Projektbeschreibung
In den vergangenen Jahren gab es enorme Entwicklungssprünge auf
dem Gebiet des webbasierten e-Learnings. Es wurden die unterschiedlichsten
Ansätze verfolgt und umgesetzt - mit dem Resultat, dass die meisten
Implementierungen Einzelanwendungen sind und sich nicht miteinander
verbinden lassen. Die Ursachen liegen in der softwareseitigen Verknüpfung
von Inhalt und Anwendung. In herkömmlichen Lernanwendungen sind
beide Teile untrennbar ineinander verstrickt. Folglich ist es in diesen
Fällen z.B. nicht möglich, eine Lektion aus einer Lernanwendung
ohne unverhältnismäßig großen Aufwand in eine
andere Lernanwendung zu übernehmen.
SCORM folgt dem aktuellen Trend, der durch XML mit der Trennung
von Inhalt und Form begründet wurde und hin zur Modularisierung
ganzer Programme geführt hat, indem es die Lern-Inhalte von
der Lern-Anwendung abspaltet und Spezifikationen vorgibt, wie beide
Teile miteinander kommunizieren. Dieser Abschnitt der SCORM-Spezifikation
ist mit Run-time Environment überschrieben. Der zweite große
Abschnitt umfasst die Strukturierung und Beschreibung der Lerninhalte.

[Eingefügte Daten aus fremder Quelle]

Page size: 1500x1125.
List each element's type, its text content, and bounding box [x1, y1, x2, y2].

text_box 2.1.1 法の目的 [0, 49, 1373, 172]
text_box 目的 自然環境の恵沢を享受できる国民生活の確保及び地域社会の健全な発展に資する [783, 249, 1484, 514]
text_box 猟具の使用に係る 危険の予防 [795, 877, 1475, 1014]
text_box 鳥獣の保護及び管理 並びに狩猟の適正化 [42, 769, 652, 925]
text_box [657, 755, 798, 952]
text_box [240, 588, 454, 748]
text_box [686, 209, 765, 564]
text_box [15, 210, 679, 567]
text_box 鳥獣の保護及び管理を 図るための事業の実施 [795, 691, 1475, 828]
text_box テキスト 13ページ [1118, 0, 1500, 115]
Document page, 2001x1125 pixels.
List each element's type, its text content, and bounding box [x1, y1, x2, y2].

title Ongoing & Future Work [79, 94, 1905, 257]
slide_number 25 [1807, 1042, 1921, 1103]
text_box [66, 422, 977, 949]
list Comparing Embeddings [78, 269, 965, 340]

So wie ein Lehrbuch beispielsweise in Lektionen und Übungen
unterteilt sein kann, lässt sich meistens auch der Inhalt eines
Lernprogramms über mehrere Aggregationsstufen bis hin zu den
sogenannten Assignable Units (AU) unterteilen. Auf XML übertragen
wären die Aggregationsstufen die Knoten und die AUs letztendlich
die Blätter am XML-Baum. In der SCORM-Spezifikation wird darum
auch XML verwendet, weil sich nicht nur das gesamte Aggregationsmodell
sondern auch sämtliche Metainformationen in XML sehr gut abbilden
lassen. Aggregationsmodell und Metainformationsschema werden zusammen
als Content Aggregation Model bezeichnet.

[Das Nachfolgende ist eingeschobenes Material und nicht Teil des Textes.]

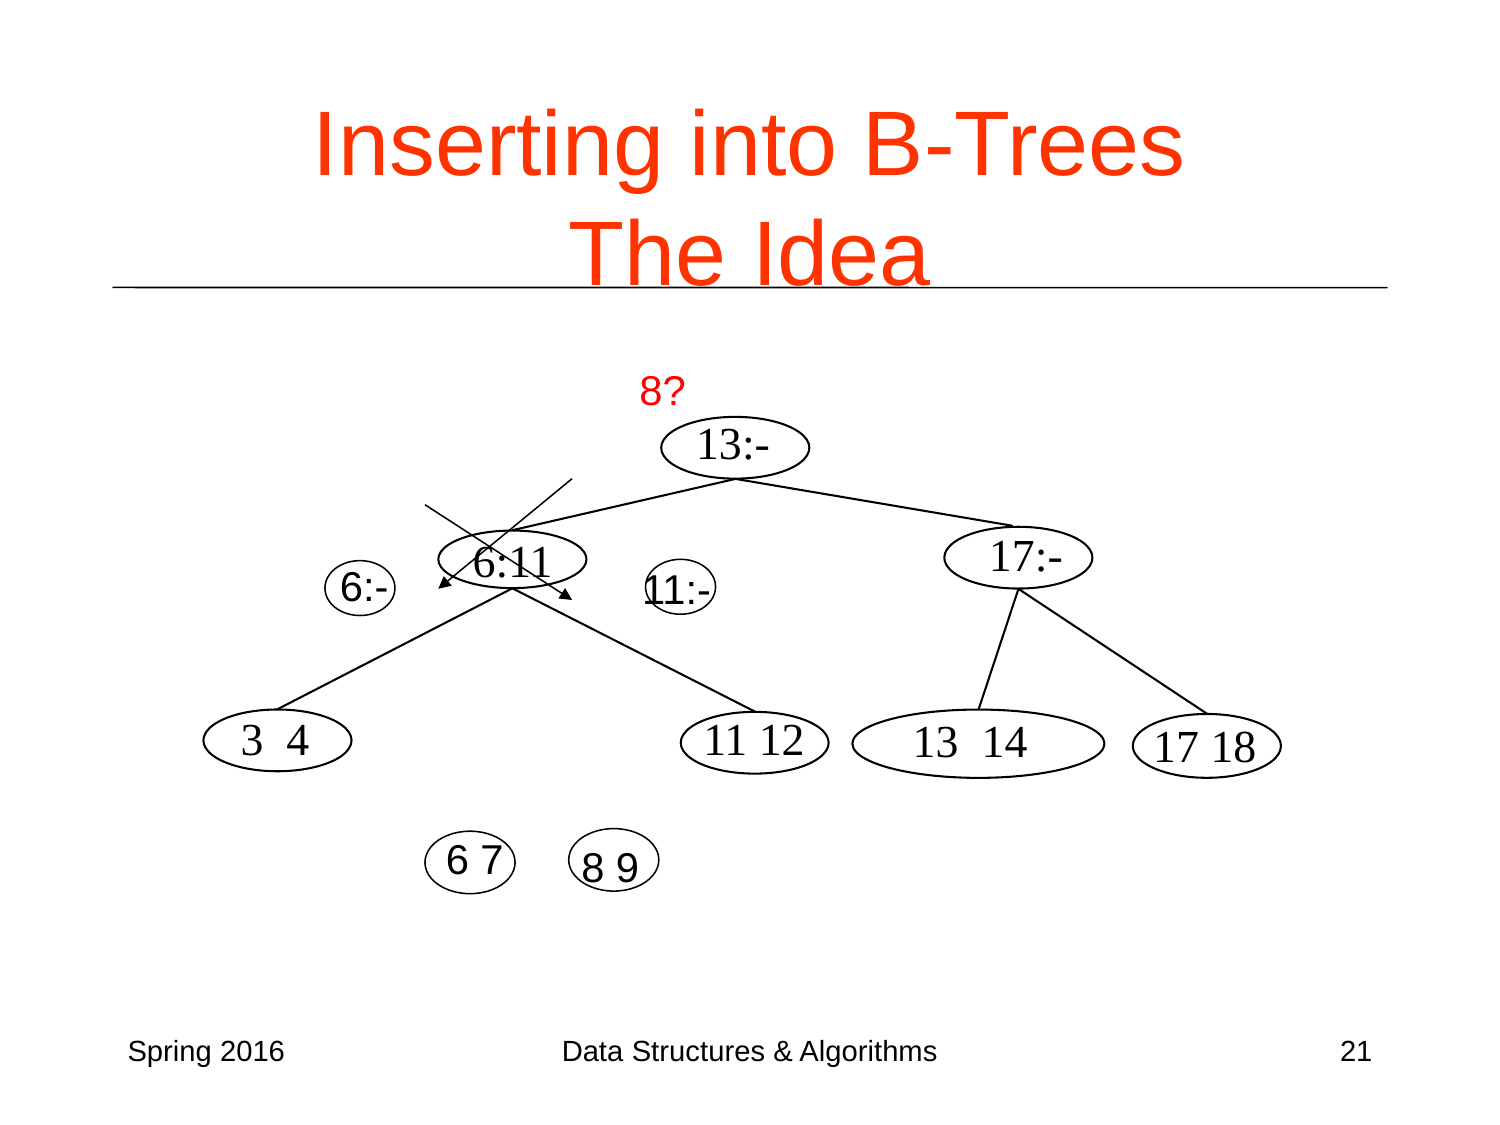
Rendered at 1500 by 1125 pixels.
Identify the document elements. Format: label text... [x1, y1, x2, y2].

text_box 8? [624, 356, 701, 415]
title Inserting into B-Trees The Idea [112, 99, 1388, 288]
text_box [655, 847, 659, 873]
text_box 8 9 [566, 833, 655, 899]
slide_number Spring 2016 [112, 1024, 426, 1101]
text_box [438, 478, 573, 589]
footer Data Structures & Algorithms [512, 1024, 988, 1101]
text_box [424, 831, 516, 894]
text_box 6 7 [431, 825, 519, 890]
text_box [203, 416, 1282, 779]
slide_number 21 [1074, 1024, 1388, 1101]
text_box [590, 828, 637, 833]
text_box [424, 504, 573, 601]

SCORM ist also in erster Linie ein Referenzmodell auf technische
Spezifikationen und Richtlinien. Die SCORM-Spezifikation kann aber
auch als Ansammlung von einzelnen Büchern betrachtet werden,
denn die verschiedenen Teile der Spezifikation stammen aus unterschiedlichen
anderen Projekten. Sie ist so gesehen ein Konglomerat von Einzelspezifikationen.
Im Rahmen der Diplomarbeit wurde die SCORM-Spezifikation vor dem
Hintergrund verschiedener Ansätze der Inhaltestrukturierung
(Hypertextstruktur, sequentielle Struktur) auf ihre Umsetzbarkeit
hin untersucht. Darüber hinaus beinhaltet die Arbeit einen
umfassenden Vergleich der SCORM-Spezifikation mit anderen Spezifikationen
(AICC, IMS Project u.a.).
Die Diplomarbeit wurde durch die Firma digital
spirit GmbH in Berlin unterstützt und betreut.